- **Instruction**: Restate word for word the entries below, starting with the line with "Morgan & Morgan" and continuing through the line with "Property management agencies". Include both of those lines and no others.

- **Stored data**:
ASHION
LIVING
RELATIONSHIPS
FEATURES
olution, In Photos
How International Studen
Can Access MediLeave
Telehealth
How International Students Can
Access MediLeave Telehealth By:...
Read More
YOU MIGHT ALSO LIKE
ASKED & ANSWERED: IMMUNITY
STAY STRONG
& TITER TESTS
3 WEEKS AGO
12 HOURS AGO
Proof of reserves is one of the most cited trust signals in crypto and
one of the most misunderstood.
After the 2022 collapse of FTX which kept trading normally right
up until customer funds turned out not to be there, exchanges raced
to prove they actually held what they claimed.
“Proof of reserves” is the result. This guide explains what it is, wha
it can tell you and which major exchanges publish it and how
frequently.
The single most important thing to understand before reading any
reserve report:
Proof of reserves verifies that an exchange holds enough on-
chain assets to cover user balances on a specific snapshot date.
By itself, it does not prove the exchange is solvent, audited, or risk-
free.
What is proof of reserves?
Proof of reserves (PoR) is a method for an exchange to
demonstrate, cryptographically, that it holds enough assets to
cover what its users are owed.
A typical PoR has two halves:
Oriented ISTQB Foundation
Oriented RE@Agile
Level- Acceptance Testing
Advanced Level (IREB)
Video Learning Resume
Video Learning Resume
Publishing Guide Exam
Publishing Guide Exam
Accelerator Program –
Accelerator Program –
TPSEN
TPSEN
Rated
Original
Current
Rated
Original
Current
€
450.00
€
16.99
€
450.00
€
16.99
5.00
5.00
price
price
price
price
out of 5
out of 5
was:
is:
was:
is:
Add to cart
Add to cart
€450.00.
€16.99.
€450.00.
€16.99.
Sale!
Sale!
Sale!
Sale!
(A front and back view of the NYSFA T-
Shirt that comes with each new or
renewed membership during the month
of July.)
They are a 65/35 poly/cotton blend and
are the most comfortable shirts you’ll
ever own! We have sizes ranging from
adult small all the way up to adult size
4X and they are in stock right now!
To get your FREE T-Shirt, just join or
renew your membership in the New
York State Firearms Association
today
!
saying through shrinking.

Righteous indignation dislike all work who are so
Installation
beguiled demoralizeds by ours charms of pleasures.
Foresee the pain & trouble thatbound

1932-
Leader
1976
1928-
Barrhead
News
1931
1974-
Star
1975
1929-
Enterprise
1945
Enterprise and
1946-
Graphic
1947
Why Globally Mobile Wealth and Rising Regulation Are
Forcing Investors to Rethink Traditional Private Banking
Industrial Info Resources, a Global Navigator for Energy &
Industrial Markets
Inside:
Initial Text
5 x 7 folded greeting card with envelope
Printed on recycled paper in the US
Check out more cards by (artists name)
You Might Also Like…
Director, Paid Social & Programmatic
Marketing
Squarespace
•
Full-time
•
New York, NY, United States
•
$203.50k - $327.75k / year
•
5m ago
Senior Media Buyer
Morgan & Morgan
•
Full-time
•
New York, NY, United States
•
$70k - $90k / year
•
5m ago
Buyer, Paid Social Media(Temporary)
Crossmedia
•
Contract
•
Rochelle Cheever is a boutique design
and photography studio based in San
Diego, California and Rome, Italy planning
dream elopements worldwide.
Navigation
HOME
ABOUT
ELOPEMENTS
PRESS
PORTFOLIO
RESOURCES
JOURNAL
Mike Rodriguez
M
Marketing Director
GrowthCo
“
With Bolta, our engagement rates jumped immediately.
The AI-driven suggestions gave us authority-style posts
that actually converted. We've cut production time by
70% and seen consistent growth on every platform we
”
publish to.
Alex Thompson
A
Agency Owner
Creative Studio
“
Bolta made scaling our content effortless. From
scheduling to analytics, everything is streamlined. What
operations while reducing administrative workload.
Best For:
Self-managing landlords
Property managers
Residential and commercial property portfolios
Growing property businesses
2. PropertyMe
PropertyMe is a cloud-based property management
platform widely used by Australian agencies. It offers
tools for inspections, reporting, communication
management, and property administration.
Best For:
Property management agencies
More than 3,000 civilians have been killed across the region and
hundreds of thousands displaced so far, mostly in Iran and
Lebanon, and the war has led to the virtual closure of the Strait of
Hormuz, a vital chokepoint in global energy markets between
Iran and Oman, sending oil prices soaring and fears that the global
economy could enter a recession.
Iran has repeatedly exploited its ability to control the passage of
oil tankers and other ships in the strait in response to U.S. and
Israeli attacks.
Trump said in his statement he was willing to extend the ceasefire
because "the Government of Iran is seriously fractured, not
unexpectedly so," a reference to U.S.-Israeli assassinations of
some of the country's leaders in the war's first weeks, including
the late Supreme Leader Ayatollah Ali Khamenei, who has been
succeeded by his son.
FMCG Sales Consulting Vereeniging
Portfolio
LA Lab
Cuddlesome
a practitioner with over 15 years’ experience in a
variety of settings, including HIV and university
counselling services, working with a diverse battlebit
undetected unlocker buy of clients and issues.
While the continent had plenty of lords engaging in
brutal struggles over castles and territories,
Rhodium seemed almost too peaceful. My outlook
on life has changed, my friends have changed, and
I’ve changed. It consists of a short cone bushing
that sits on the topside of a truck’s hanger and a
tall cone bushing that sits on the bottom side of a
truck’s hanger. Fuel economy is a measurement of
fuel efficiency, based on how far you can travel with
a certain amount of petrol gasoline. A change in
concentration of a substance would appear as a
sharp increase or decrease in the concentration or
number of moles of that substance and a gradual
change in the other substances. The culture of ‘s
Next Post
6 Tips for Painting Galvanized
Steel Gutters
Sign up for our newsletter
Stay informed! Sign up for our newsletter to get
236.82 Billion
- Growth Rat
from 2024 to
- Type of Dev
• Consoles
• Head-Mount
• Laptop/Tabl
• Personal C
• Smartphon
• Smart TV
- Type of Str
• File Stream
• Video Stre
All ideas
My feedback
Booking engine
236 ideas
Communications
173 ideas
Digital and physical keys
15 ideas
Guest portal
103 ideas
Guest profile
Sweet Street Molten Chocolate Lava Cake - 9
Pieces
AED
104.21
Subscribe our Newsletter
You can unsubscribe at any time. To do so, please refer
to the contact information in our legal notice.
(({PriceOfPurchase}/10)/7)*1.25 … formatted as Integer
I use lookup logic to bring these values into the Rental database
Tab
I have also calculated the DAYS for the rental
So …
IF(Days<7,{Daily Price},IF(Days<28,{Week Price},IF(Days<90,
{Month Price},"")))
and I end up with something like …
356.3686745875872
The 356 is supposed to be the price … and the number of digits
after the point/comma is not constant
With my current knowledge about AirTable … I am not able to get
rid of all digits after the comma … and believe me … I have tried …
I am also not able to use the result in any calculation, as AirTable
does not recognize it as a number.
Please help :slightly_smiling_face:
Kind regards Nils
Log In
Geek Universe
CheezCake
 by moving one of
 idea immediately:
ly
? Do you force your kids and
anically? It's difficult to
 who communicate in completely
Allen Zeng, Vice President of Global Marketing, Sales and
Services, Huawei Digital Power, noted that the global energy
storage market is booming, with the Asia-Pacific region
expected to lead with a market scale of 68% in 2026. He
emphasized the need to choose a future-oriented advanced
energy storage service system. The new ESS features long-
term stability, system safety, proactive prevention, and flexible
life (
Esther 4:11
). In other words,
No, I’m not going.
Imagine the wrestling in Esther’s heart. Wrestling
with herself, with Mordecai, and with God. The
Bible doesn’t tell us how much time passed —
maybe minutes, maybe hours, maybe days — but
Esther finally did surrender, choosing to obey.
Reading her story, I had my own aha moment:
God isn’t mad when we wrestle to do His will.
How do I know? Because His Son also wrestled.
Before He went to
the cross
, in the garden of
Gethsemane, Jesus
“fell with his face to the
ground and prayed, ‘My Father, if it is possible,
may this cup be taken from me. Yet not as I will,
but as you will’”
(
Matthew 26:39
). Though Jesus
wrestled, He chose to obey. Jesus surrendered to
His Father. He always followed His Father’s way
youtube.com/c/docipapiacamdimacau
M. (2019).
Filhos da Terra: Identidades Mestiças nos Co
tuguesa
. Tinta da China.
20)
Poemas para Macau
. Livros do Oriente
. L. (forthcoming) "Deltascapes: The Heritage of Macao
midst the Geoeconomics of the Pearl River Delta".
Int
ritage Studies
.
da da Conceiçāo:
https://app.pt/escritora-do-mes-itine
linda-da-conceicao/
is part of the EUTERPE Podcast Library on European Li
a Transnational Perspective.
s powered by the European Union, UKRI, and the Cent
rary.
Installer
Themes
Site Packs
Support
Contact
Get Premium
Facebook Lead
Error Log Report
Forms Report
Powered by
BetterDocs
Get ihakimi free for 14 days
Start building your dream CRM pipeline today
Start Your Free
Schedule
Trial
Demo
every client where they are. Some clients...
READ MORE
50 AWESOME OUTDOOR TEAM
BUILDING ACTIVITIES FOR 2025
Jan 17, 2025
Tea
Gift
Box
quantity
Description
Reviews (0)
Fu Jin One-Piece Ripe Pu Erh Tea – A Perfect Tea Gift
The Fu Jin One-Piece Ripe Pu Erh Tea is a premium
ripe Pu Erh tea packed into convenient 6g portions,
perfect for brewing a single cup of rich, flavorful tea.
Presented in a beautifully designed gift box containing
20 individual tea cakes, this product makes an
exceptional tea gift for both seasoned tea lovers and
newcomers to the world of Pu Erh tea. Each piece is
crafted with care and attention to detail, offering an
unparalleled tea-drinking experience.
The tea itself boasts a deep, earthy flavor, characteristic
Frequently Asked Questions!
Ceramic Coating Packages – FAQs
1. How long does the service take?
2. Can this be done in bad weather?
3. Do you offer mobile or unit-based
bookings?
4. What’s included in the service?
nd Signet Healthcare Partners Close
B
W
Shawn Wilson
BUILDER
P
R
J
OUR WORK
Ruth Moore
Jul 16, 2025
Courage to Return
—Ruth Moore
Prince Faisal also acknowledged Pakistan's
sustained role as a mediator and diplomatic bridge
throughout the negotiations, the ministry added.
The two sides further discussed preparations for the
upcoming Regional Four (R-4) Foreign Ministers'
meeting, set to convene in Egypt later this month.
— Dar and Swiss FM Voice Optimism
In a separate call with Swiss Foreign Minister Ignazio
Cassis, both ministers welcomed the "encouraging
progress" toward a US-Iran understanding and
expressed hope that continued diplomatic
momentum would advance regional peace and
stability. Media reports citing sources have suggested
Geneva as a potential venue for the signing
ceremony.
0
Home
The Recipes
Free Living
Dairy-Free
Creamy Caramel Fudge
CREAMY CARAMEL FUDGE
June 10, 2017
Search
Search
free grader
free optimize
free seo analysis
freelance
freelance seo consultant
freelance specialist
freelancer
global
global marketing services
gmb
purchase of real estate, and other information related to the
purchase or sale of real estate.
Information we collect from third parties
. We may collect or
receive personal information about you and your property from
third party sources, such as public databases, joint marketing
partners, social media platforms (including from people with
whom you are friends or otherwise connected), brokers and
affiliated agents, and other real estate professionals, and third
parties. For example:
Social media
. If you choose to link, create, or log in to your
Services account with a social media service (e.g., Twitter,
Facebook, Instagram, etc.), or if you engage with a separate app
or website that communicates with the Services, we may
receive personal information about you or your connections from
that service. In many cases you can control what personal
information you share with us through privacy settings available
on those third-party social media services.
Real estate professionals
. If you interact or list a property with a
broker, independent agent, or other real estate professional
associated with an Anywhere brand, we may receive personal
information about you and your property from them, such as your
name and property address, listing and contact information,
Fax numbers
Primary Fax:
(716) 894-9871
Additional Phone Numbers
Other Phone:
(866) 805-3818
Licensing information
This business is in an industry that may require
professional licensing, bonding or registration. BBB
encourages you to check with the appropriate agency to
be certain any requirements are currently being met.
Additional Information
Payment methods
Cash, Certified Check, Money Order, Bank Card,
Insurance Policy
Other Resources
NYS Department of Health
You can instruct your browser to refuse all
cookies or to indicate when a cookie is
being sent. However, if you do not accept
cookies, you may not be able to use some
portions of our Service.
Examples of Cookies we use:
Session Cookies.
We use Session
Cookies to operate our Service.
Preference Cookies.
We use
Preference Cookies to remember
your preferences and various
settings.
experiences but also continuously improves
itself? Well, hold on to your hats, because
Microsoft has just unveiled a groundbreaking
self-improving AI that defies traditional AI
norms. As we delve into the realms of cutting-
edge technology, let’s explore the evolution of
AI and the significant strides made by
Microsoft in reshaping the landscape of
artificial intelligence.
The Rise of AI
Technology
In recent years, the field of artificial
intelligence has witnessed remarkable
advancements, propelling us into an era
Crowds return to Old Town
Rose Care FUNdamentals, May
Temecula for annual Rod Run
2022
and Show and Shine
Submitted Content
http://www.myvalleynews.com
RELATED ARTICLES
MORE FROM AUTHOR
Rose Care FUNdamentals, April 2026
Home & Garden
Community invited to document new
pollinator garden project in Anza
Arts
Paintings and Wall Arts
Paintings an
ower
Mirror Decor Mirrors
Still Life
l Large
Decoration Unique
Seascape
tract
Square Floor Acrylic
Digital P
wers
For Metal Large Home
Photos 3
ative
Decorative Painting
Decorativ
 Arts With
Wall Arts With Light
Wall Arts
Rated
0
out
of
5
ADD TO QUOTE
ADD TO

- **Your response**:
Morgan & Morgan
•
Full-time
•
New York, NY, United States
•
$70k - $90k / year
•
5m ago
Buyer, Paid Social Media(Temporary)
Crossmedia
•
Contract
•
Rochelle Cheever is a boutique design
and photography studio based in San
Diego, California and Rome, Italy planning
dream elopements worldwide.
Navigation
HOME
ABOUT
ELOPEMENTS
PRESS
PORTFOLIO
RESOURCES
JOURNAL
Mike Rodriguez
M
Marketing Director
GrowthCo
“
With Bolta, our engagement rates jumped immediately.
The AI-driven suggestions gave us authority-style posts
that actually converted. We've cut production time by
70% and seen consistent growth on every platform we
”
publish to.
Alex Thompson
A
Agency Owner
Creative Studio
“
Bolta made scaling our content effortless. From
scheduling to analytics, everything is streamlined. What
operations while reducing administrative workload.
Best For:
Self-managing landlords
Property managers
Residential and commercial property portfolios
Growing property businesses
2. PropertyMe
PropertyMe is a cloud-based property management
platform widely used by Australian agencies. It offers
tools for inspections, reporting, communication
management, and property administration.
Best For:
Property management agencies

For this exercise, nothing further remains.